== PAGE EXTRACT ==
The load lock chambers 104, 106, transfer chambers 108, 110, holding chambers 116, 118, and processing chambers 120, 122, 124, 126, 128, 130 may be fluidly coupled to a gas and pressure control system (not specifically illustrated). The gas and pressure control system can include one or more gas pumps (e.g., turbo pumps, cryo-pumps, roughing pumps), gas sources, various valves, and conduits fluidly coupled to the various chambers. In operation, a factory interface robot 134 transfers a substrate from a FOUP 136 through a port 140 or 142 to a load lock chamber 104 or 106. The gas and pressure control system then pumps down the load lock chamber 104 or 106. The gas and pressure control system further maintains the transfer chambers 108, 110 and holding chambers 116, 118 with an interior low pressure or vacuum environment (which may include an inert gas). Hence, the pumping down of the load lock chamber 104 or 106 facilitates passing the substrate between, for example, the atmospheric environment of the factory interface 102 and the low pressure or vacuum environment of the transfer chamber 108.

== WRITTEN TASK ==
Extend the description of the substrate processing chambers, picking up right after its last sentence. The data here comes from a separate, unrelated source.

== DATA LINES ==
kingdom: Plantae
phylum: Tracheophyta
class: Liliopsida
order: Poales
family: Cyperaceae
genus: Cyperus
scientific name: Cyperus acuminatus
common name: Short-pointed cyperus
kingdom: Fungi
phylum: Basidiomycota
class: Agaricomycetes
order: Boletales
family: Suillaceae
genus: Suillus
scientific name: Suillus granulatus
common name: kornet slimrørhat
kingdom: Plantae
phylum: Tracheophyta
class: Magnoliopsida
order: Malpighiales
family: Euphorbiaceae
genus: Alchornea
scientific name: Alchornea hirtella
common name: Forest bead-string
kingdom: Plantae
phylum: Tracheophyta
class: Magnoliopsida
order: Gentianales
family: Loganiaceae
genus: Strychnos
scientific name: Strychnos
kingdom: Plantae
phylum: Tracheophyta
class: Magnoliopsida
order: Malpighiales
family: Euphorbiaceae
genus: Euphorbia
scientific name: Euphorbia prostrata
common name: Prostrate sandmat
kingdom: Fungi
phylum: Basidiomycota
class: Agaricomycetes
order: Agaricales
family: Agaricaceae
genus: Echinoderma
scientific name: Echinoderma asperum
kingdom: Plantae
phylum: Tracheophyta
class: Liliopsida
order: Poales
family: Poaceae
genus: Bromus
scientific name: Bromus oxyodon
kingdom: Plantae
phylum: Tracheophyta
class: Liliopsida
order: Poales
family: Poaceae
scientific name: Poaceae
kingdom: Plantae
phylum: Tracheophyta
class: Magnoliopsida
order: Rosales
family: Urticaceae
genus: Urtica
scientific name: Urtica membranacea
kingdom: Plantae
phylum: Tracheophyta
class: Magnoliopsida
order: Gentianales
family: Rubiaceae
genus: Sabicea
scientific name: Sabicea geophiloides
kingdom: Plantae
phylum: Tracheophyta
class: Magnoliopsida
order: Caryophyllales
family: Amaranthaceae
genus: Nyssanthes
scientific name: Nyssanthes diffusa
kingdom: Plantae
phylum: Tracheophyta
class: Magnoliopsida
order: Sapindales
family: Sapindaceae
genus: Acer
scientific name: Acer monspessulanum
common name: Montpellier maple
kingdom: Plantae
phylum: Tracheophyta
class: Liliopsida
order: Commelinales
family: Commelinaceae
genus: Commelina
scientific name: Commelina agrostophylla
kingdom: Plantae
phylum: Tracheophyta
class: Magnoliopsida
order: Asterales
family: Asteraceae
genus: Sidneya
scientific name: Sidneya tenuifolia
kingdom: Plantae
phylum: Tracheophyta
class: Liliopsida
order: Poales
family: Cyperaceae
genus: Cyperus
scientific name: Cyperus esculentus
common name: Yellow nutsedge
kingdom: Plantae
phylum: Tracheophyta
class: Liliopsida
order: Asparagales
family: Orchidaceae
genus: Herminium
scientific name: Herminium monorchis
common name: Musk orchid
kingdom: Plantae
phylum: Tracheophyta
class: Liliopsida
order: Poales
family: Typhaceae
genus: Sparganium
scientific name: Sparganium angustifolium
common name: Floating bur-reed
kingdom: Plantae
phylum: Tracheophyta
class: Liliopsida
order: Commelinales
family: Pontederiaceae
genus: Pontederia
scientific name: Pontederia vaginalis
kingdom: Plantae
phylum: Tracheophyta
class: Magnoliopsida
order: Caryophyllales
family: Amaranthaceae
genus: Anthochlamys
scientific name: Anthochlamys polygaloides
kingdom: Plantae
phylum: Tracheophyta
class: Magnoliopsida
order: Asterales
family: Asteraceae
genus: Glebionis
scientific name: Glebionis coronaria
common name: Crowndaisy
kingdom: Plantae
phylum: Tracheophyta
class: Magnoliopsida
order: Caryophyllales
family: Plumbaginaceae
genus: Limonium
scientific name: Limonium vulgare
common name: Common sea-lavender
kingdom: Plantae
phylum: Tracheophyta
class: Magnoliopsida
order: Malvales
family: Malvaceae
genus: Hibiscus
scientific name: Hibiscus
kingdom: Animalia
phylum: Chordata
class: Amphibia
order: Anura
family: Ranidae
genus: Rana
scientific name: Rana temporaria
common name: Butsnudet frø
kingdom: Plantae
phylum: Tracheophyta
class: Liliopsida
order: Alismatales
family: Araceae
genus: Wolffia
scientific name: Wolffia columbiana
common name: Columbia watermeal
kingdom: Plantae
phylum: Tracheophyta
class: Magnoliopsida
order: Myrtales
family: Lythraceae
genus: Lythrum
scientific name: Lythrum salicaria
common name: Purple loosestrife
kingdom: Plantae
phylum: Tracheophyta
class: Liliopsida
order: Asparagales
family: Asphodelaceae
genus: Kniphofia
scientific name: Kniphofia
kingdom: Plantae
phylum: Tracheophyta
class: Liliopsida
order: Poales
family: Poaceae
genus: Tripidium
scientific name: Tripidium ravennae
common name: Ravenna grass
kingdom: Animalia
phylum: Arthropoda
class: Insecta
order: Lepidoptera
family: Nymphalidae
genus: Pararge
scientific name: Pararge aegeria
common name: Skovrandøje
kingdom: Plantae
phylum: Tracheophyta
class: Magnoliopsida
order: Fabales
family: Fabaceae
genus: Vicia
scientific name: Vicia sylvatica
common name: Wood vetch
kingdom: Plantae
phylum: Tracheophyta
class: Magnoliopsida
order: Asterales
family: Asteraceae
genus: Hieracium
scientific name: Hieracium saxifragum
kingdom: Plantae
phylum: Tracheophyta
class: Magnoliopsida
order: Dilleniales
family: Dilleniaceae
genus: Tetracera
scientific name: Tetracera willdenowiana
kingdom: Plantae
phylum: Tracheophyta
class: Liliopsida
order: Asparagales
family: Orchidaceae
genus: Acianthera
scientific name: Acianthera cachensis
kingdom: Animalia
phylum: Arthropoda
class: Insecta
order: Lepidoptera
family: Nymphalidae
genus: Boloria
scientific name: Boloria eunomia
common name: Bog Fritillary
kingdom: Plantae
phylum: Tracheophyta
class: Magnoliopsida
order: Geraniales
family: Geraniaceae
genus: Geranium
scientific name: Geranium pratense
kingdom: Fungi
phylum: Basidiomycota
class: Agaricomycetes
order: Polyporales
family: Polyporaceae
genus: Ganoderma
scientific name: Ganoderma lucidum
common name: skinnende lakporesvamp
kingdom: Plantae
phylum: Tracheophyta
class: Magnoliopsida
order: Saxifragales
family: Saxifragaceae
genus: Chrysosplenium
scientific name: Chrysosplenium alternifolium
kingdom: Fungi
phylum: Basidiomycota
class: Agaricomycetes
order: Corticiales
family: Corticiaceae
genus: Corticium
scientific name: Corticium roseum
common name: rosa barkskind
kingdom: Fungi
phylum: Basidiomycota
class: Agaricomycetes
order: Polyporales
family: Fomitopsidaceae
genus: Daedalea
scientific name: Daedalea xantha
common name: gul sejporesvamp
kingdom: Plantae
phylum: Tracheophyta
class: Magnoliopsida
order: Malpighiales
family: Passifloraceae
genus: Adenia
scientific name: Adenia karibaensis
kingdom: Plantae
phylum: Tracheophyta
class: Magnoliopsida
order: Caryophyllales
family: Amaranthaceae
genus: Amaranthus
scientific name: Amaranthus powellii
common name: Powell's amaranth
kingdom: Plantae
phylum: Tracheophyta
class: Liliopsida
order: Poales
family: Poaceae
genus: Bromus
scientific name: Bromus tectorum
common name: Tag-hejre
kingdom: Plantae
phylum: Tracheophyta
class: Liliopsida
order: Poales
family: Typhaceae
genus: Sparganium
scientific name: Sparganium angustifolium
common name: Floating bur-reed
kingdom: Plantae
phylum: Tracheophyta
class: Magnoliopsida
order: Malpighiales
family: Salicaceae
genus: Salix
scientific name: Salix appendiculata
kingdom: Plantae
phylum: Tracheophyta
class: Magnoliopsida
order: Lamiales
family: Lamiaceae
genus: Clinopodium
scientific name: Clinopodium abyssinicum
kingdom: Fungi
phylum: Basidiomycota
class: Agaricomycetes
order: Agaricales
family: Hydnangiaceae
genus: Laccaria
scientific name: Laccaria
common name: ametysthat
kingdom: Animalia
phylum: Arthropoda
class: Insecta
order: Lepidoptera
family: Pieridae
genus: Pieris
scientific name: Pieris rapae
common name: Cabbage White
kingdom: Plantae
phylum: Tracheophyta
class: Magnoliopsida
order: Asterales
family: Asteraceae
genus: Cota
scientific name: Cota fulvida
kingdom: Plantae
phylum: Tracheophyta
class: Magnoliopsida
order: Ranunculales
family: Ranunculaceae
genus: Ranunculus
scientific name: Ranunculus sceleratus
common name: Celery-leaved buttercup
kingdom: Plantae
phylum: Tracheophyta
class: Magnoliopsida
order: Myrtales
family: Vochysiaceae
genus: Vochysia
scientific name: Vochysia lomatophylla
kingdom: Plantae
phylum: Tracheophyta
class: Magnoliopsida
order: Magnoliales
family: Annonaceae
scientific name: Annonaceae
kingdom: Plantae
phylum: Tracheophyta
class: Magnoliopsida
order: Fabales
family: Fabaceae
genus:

== ANSWER TO THE EXERCISE ==
With the substrate in the load lock chamber 104 or 106 that has been pumped down, the transfer robot 112 transfers the substrate from the load lock chamber 104 or 106 into the transfer chamber 108 through the port 144 or 146. The transfer robot 112 is then capable of transferring the substrate to and/or between any of the processing chambers 120, 122 through the respective ports 152, 154 for processing and the holding chambers 116, 118 through the respective ports 148, 150 for holding to await further transfer. Similarly, the transfer robot 114 is capable of accessing the substrate in the holding chamber 116 or 118 through the port 156 or 158 and is capable of transferring the substrate to and/or between any of the processing chambers 124, 126, 128, 130 through the respective ports 160, 162, 164, 166 for processing and the holding chambers 116, 118 through the respective ports 156, 158 for holding to await further transfer. The transfer and holding of the substrate within and among the various chambers can be in the low pressure or vacuum environment provided by the gas and pressure control system.

The processing chambers 120, 122, 124, 126, 128, 130 can be any appropriate chamber for processing a substrate. In some examples, the processing chamber 120 can be capable of performing etch processes, the processing chamber 122 can be capable of performing cleaning processes, the processing chamber 124 can be capable of performing selective removal processes, the processing chamber 126 can be capable of performing chemical vapor deposition (CVD) deposition processes, and the processing chambers 128, 130 can be capable of performing respective epitaxial growth processes.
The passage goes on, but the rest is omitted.